In a video uploaded to YouTube in early March, Zhang criticized Beijing’s lockdown measures, saying that the policies were “inhumane” and violated citizens’ basic rights to live.

According to Ren, Zhang’s mother cried out loudly after hearing her daughter’s sentence on Monday.

In a subsequent interview with Radio Free Asia (RFA), Zhang’s mother explained that she was pressured into cooperating with the local state security bureau. She did not speak to foreign media in the previous months.

Now, after seeing her daughter get a heavy sentence, Zhang’s mother said she was duped into believing Chinese officials.

“They did not just hand down a sentence. They want to kill Zhang Zhan. They know very clearly about her health condition,” Zhang’s mother told RFA.

Based on how quickly court proceedings concluded, Ren said he believed Beijing wanted to make an example of Zhang’s sentencing.

“It could have a deterrent effect, serving as a threat to the general public—in particular to those who like to comment on major public events,” Ren said.

The courthouse was under heavy security on Monday as uniformed and plainclothes police officers dispersed foreign journalists and people coming to support Zhang.

He Jiawei, a rights activist from southern China’s Hunan Province, told the Chinese-language Epoch Times that before he reached the courthouse, he was taken by police officers to a nearby police station on Monday morning.

Speaking from the police station, He said he was among more than 10 people detained there, including a Reuters reporter from Singapore and a Japanese journalist.

Reaction

Several U.S. lawmakers took to their Twitter accounts to voice concerns about Zhang’s sentence.
“Zhang Zhan was jailed for trying to reveal what we all know is true. COVID-19 began in Wuhan and the #CCP’s lies & deception led to a global pandemic,” stated Rep.

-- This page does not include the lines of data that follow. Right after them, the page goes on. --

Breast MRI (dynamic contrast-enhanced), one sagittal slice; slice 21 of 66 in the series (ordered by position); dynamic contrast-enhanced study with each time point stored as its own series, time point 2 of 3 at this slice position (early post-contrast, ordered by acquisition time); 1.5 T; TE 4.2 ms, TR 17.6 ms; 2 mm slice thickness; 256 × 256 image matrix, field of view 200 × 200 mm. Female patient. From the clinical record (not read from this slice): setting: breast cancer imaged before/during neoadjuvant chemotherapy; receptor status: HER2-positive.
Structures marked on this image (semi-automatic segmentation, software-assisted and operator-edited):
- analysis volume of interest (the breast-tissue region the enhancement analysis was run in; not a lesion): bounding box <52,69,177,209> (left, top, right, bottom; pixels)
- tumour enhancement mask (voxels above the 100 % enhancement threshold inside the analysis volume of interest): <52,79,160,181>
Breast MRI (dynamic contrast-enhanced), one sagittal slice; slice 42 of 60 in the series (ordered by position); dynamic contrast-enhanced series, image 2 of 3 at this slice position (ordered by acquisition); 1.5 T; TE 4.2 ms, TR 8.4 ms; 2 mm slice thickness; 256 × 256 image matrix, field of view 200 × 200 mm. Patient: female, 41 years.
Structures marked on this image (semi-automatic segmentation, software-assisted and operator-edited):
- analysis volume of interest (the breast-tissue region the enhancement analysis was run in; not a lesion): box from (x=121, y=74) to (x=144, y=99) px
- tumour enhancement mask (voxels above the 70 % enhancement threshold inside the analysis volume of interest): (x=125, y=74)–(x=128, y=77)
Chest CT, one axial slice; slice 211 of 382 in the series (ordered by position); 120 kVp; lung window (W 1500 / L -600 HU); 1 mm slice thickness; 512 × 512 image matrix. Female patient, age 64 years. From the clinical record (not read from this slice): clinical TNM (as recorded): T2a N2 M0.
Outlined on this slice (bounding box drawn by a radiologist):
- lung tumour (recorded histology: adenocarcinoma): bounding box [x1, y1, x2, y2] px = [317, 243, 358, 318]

Ron Wright (R-Texas).
The United Nations Human Rights Council also said via Twitter that it was “deeply concerned” about Zhang’s sentence.

“We raised her case with the authorities throughout 2020 as an example of the excessive clampdown on freedom of expression linked to #COVID19 & continue to call for her release,” the U.N. body stated.

China’s U.N. Mission defended Zhang’s sentence in a tweet, saying that “everyone is equal before the law.”
Sophie Richardson, the China director at the Human Rights Watch, rebuked China’s assertion and tweeted that “It has everything to do with your government’s determination to silence critics—in violation of #China and intl #humanrights law.”
New York-based NGO Coalition for Women in Journalism said in a statement that it was “utterly dismayed with the court’s decision.”

“It is yet another, worrying manifestation of the suffocating environment for press freedom in China. No journalist should be subjected to vicious, legal persecution, especially when informing the public about a deadly epidemic spreading across the country,” the coalition stated.

Barbara Trionfi, executive director of the Vienna-based International Press Institute, said in a statement that Zhang’s sentence violated “people’s right to receive information from different sources about an issue that is greatly affecting their lives.”

Trionfi added: “As the world is struggling to assess the origins, dissemination patterns, and consequences of the COVID-19 virus, China is shirking its responsibilities and obligations by punishing those journalists who have contributed to disseminating valuable information.”

The whereabouts of two other Chinese citizen journalists who traveled to Wuhan—Chen Qiushi and Fang Bin—are still unknown. They went missing earlier this year.
A third citizen journalist, Li Zehua, went missing, then resurfaced briefly in April. He said police had forcibly quarantined him.